Check each line of the data for "knee" and select those that have it.

PROVIDED INFORMATION START

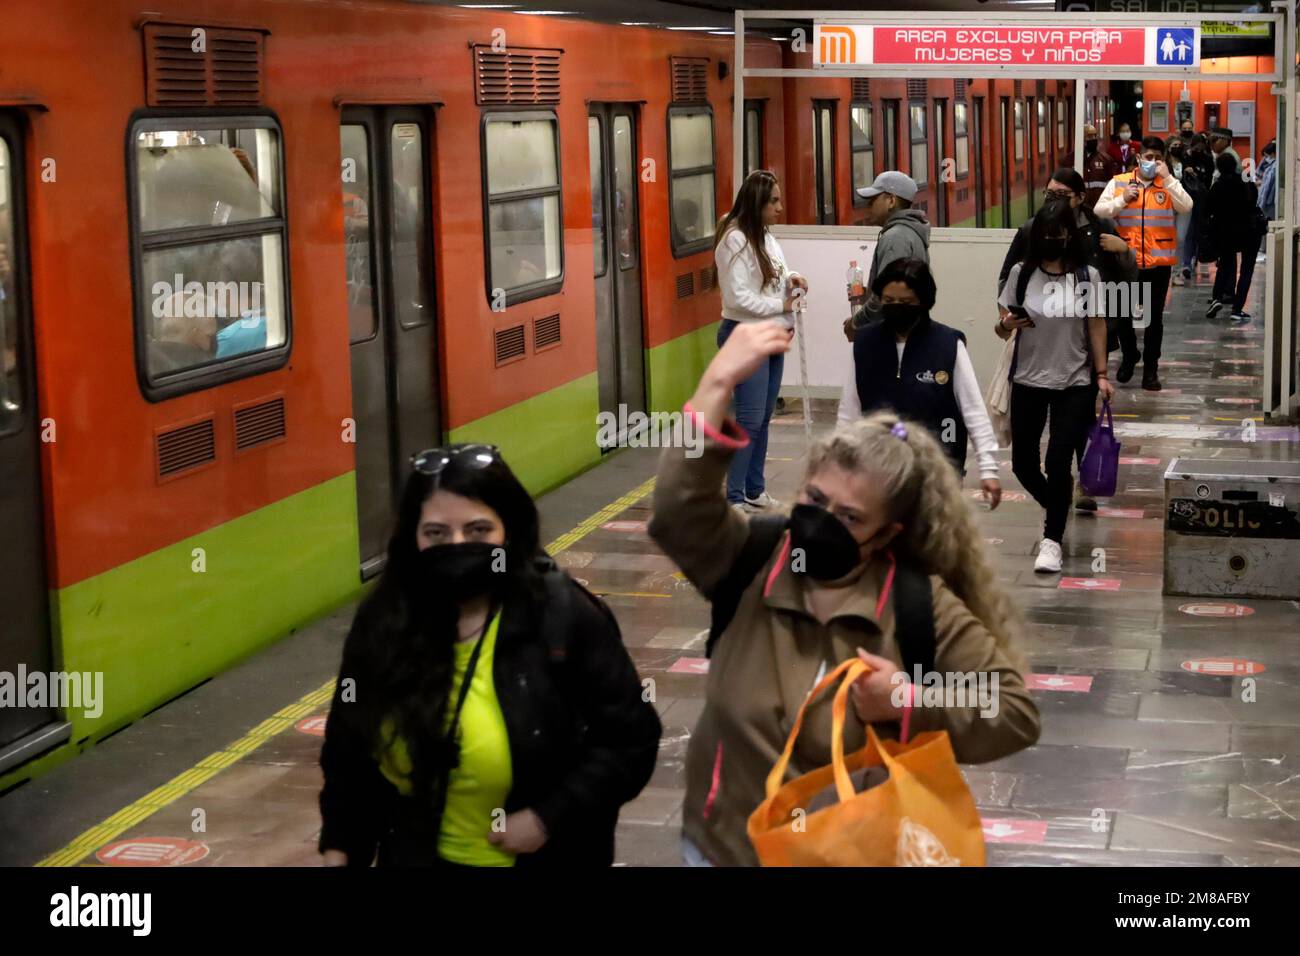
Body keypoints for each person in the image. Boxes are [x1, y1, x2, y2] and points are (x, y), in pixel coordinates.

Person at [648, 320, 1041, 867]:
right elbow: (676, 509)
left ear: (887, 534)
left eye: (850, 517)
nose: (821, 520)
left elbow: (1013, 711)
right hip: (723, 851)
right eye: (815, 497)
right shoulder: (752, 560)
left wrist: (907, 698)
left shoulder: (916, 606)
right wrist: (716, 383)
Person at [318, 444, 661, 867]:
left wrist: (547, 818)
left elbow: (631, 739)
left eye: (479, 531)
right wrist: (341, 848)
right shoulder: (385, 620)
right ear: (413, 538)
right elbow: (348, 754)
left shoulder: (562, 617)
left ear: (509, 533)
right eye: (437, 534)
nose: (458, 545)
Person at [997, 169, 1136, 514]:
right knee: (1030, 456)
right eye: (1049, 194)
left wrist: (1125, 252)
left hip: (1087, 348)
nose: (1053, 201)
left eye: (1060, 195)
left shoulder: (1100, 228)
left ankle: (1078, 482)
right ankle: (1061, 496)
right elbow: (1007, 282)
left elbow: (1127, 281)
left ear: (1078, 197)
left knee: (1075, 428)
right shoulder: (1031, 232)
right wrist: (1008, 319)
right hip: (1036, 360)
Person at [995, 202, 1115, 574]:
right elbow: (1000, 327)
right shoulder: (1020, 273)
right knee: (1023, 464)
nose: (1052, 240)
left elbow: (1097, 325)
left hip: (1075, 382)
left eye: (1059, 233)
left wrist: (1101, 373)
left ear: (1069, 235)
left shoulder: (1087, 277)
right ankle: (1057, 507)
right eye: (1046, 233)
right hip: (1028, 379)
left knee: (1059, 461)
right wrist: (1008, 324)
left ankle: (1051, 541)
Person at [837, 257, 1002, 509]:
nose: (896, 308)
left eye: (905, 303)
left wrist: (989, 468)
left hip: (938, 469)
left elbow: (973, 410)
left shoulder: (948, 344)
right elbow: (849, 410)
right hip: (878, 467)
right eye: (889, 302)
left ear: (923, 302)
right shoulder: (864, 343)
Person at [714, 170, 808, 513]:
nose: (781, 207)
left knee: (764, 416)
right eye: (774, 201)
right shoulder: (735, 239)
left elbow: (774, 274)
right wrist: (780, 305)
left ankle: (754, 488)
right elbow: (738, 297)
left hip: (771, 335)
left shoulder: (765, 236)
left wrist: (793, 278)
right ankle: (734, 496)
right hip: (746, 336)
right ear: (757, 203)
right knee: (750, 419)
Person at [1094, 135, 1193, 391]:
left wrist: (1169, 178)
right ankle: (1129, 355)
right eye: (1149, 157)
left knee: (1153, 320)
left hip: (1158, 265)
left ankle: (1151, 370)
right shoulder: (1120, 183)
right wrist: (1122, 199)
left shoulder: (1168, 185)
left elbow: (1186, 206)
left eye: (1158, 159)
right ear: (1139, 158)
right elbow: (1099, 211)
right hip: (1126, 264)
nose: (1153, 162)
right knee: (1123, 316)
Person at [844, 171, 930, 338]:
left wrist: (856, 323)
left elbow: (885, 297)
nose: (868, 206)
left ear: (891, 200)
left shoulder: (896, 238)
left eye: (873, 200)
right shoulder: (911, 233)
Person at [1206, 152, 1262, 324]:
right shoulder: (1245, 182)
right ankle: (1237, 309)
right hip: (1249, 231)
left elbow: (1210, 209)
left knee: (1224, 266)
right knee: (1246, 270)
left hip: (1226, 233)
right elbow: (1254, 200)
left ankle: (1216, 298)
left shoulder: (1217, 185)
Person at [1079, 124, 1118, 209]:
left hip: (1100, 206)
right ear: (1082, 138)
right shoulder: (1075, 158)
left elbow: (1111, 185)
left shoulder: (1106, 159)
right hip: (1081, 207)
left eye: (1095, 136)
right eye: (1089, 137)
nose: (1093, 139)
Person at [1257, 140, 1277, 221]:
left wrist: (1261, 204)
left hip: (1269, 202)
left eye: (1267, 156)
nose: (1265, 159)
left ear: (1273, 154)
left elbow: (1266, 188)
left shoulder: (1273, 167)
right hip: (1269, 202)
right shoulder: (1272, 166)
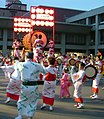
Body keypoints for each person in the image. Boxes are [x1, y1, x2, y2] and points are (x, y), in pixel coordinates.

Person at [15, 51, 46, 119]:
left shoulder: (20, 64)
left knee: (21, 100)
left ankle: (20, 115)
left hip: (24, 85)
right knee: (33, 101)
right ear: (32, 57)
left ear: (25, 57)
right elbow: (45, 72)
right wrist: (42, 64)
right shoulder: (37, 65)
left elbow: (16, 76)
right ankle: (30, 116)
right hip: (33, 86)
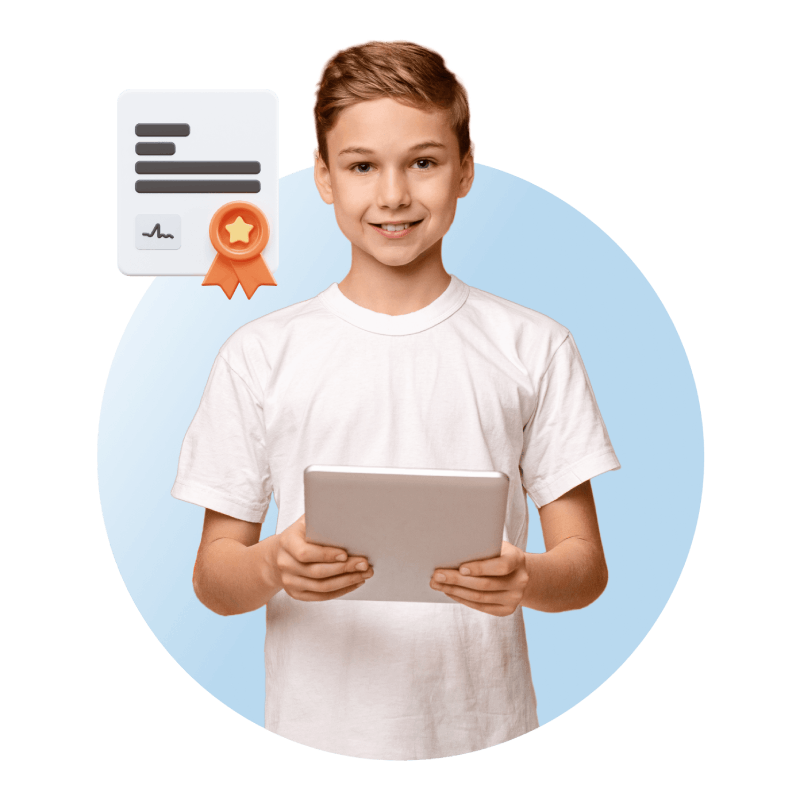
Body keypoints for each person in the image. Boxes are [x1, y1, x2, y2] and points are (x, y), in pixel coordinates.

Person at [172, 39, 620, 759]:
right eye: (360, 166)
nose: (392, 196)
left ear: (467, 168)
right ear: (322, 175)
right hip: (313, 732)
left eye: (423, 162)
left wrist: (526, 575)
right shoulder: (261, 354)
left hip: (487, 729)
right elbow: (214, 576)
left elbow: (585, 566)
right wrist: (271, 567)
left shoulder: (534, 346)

PROVIDED INFORMATION END

YOUR RESPONSE:
right knee: (1030, 456)
left knee: (1075, 428)
right knee: (1023, 464)
left knee: (1059, 461)
left knee: (764, 416)
right knee: (750, 419)
left knee: (1153, 320)
right knee: (1123, 316)
left knee: (1224, 266)
right knee: (1246, 270)
left knee: (21, 100)
right knee: (33, 101)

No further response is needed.